• _Exercise prompt_
Word for word, copy out the data below, omitting pictures.

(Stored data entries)
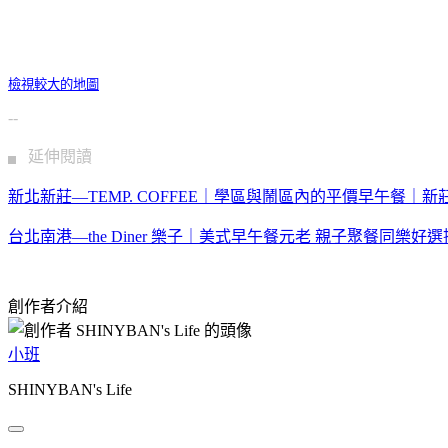
檢視較大的地圖
--
▖ 延伸閱讀
新北新莊—TEMP. COFFEE｜學區與鬧區內的平價早午餐｜新
台北南港—the Diner 樂子｜美式早午餐元老 親子聚餐同樂
創作者介紹
小班
SHINYBAN's Life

• _Output of the task_
檢視較大的地圖
--
▖ 延伸閱讀
新北新莊—TEMP. COFFEE｜學區與鬧區內的平價早午餐｜新
台北南港—the Diner 樂子｜美式早午餐元老 親子聚餐同樂
創作者介紹
小班
SHINYBAN's Life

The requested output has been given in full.